Some of the interesting features of the house include an old-fashioned “milk chute” – a small cabinet affixed to the wall outside of the kitchen where the milkman would put milk and the owner could reach through and pick it up without being disturbed – a common feature of the houses of the era. The original floors (which feature smaller planks that are uncommon today) and windows of the house remain in place, despite their old age. The home also has a uniquely curved door with small glass windows on it. Although the present door is not an original part of the house it seems nearly identical to the older door that the owners still own, when the sun hits the door at the right angle the windows refract a myriad of colors on the floor and the wall of the house.
The roof of the house also has a strange curve that is somewhat reminiscent of some Asian architecture.

This unique style of roof was a favorite of the architecture who built the house (unfortunately we could not find his name) and many of the other houses he has built in the neighborhood also have this style of roofing.

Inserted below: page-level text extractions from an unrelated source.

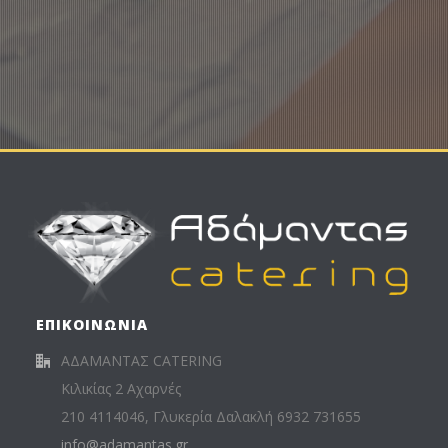
ΥΠΟΥΡΓΕΙΟΥ ΠΑΙΔΕΙΑΣ & ΘΡΗΣΚΕΥΜΑΤΩΝ
ΥΠΑΙΘ
ΕΠΙΚΟΙΝΩΝΙΑ
ΑΔΑΜΑΝΤΑΣ CATERING
Κιλικίας 2 Αχαρνές
210 4114046, Γλυκερία Δαλακλή 6932 731655
info@adamantas.gr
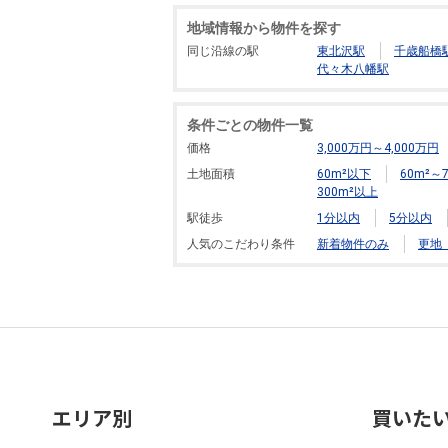
地域情報から物件を探す
同じ沿線の駅
東北沢駅
千歳船橋
代々木八幡駅
条件ごとの物件一覧
価格
3,000万円～4,000万円
土地面積
60m²以下
60m²～7
300m²以上
駅徒歩
1分以内
5分以内
人気のこだわり条件
新着物件のみ
更地
エリア別
買いた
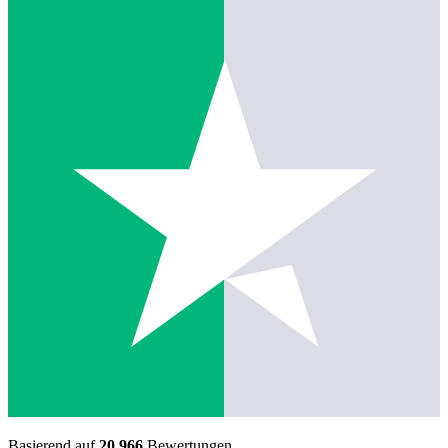
Basierend auf
20.966
Bewertungen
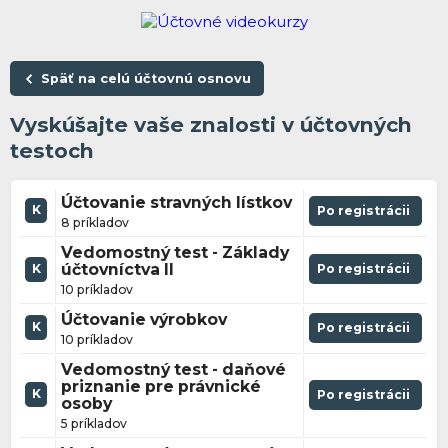
Späť na celú účtovnú osnovu
Vyskúšajte vaše znalosti v účtovných
testoch
Účtovanie stravných lístkov
K
Po registrácii
8 príkladov
Vedomostný test - Základy
účtovníctva II
Po registrácii
K
10 príkladov
Účtovanie výrobkov
K
Po registrácii
10 príkladov
Vedomostný test - daňové
priznanie pre právnické
K
Po registrácii
osoby
5 príkladov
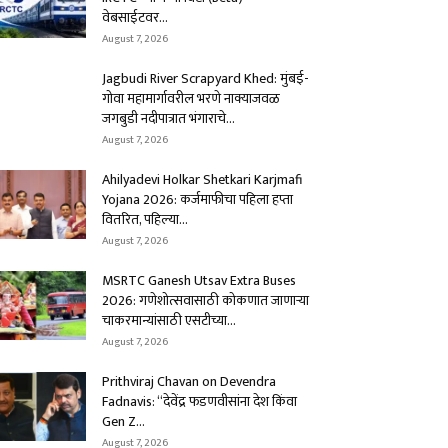
वेबसाईटवर...
August 7, 2026
Jagbudi River Scrapyard Khed: मुंबई-
गोवा महामार्गावरील भरणे नाक्याजवळ
जगबुडी नदीपात्रात भंगाराचे...
August 7, 2026
Ahilyadevi Holkar Shetkari Karjmafi
Yojana 2026: कर्जमाफीचा पहिला हप्ता
वितरित, पहिल्या...
August 7, 2026
MSRTC Ganesh Utsav Extra Buses
2026: गणेशोत्सवासाठी कोकणात जाणाऱ्या
चाकरमान्यांसाठी एसटीच्या...
August 7, 2026
Prithviraj Chavan on Devendra
Fadnavis: “देवेंद्र फडणवीसांना देश किंवा
Gen Z...
August 7, 2026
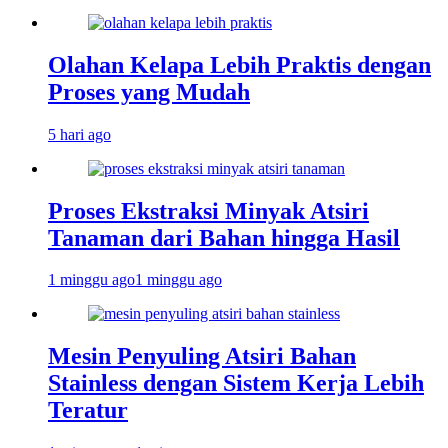
Olahan Kelapa Lebih Praktis dengan
Proses yang Mudah
5 hari ago
Proses Ekstraksi Minyak Atsiri
Tanaman dari Bahan hingga Hasil
1 minggu ago
1 minggu ago
Mesin Penyuling Atsiri Bahan
Stainless dengan Sistem Kerja Lebih
Teratur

The walls of the house are built out of stucco, applied with a distinctive flourish that creates little “ripples” along the walls. The newer sections of the buildings were constructed to mimic this textural effect, but if one looks closely it isn’t hard to tell that there is something different about the newer walls. It is unknown how the original builders created the effect along the walls, but the new walls had the effect applied by rubbing the stucco with bundled-up newspaper.

The original property expanded farther back than the house does at present because the original owners also had an orchard in the back. Now, part of what would have been the orchard has been replaced with a neighboring house, but the original fence and gate to the orchard remains in place, along with an old-fashioned chicken coop from the olden days. The backyard of the house also features a massive catalpa, which, the owner confided with us, is one of the oldest and largest in Idaho.
The front and back yards both use flood irrigation – which literally floods the yards and temporarily turns them into small lakes to keep the flora healthy.

The cottage style of the house is quite fitting given that the house was once part of an orchard, giving the home a unique style within the city neighborhood. Few homes in Boise have as many distinctive characteristics within the architecture as this home.